Хлебнув настойки, Елизавета пустилась рассказывать, как прошлой зимой была потрясена, когда увидела первого раненого, привезенного с финской войны.

– Ранение грудной клетки. Молодой-молодой, ну мальчик, лежит почти без пульса, вот такая осколочная рана у соска, и через нее воздух со свистом входит и выходит. Никогда этот свист не забуду! – Елизавета, зажмурясь, помотала головой. – И при каждом вздохе струйка крови фонтаном… Открытый пневмоторакс… Ужасно…

– Выжил он? – спросил Вадим.

– Нет. Слишком большая кровопотеря… Ой, насмотрелась я. Столько операций. Мы многих спасли, у нас хирурги замечательные… Ну, давайте еще – чтоб не гибли наши мальчики на войне…

Вадим посмотрел на «Павла Буре», исправно отсчитывающего последние часы сорокового года. Шел уже одиннадцатый час. «Может, не идти к Оське встречать Новый год? Уж очень я расслабился…»

– Я тáк скажу, – звучал голос Елизаветы, – в нашем деле главное – новокаиновая блокада и мазь Вишневского…

«Нет, надо пойти, Оська и Райка обидятся, день же рождения у них».

Вадим простился, пожелал женщинам счастливого Нового года. И спустился на второй этаж.

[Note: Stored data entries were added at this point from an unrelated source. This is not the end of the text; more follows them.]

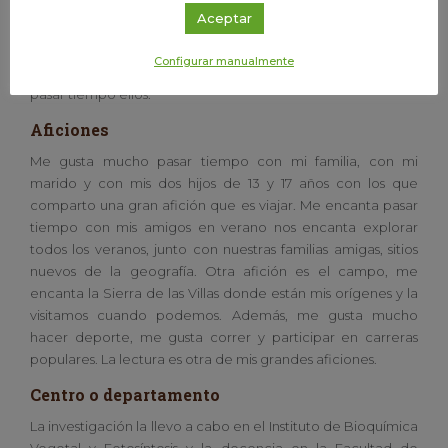
tema a impartir para mis alumnos. Antes de irme a casa
Aceptar
organizo las tareas para el día siguiente o para la semana
siguiente. Por supuesto, una vez que llego a casa ayudo a
Configurar manualmente
organizar las tareas extraescolares de mis hijos e intento
pasar tiempo ellos.
Aficiones
Me gusta mucho pasar tiempo con mi familia, con mi
marido y con mis dos hijos de 13 y 17 años con los que
comparto una gran afición que es viajar. Me encanta pasar
tiempo con mis amigos en verano nos encanta explorar
todos los veranos, junto con nuestras familias amigas, sitios
nuevos de la geografía. Otra afición es el campo, me
encanta la Sierra de las Villas donde están mis orígenes y la
visitamos cuando podemos. Además, me gusta mucho
hacer deporte, me gusta correr y participar en carreras
populares. La lectura es otra de mis grandes aficiones.
Centro o departamento
La investigación la llevo a cabo en el Instituto de Bioquímica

Оська, очень нарядный, в черном бостоновом костюме, при черном же галстуке, отворил дверь и гаркнул:

– Ага, заявился, гроза морей! Свистать всех наверх!

Вадим вручил ему пакет с подарком и вошел в большую комнату квартиры Виленских. Тут за накрытым столом сидели седоголовая Розалия Абрамовна в клетчатом жакете и Райка в темно-зеленом платье с рукавами, обшитыми рюшами. И еще сидела за столом незнакомая дева, – от ее улыбки у Вадима сердце подпрыгнуло к горлу.

Он вручил Райке одеколон, подарок был благосклонно принят. А Оська, развернув газету и добравшись до марок, восторженно завопил:

– Ньяса с жирафой! Ура!

– С жирафом, – поправил Вадим. – Он самец.

Райка представила подругу:

– Это Маша, моя однокурсница. Маш, это Вадим Плещеев, наш сосед. – И добавила со смехом: – Помещик двадцати двух лет.

– Очень приятно, товарищ сосед, – сказала Маша, протянув Вадиму крупную белую руку.

Непонятно, чтó вдруг ударило Вадиму в голову, – может, электрический разряд? Он нагнулся и поцеловал протянутую руку. Маша отдернула ее:

– Что вы делаете?!

– Извиняюсь, – пробормотал Вадим. – Я не нарочно…

– Он не нарочно! – вскричал Оська. – Он – случайно! Ха-а-а-ха-ха-а…

– Ося, угомонись, – сказала Розалия Абрамовна. – Дима, садись. Раечка, налей ему вина. И холодец положи. Сто лет не делала холодец, а сегодня сделала, – кажется, получился. Ты что-то похудел, Дима. Вас в училище плохо кормят?

– Нет, кормят хорошо. – Вадим сел между Раей и Машей. – Спасибо, Райка. – Поднял бокал, наполненный красным вином. – Розалия Абрамовна, лучше всего у вас получились близнецы, – сказал он. – Поздравляю вас.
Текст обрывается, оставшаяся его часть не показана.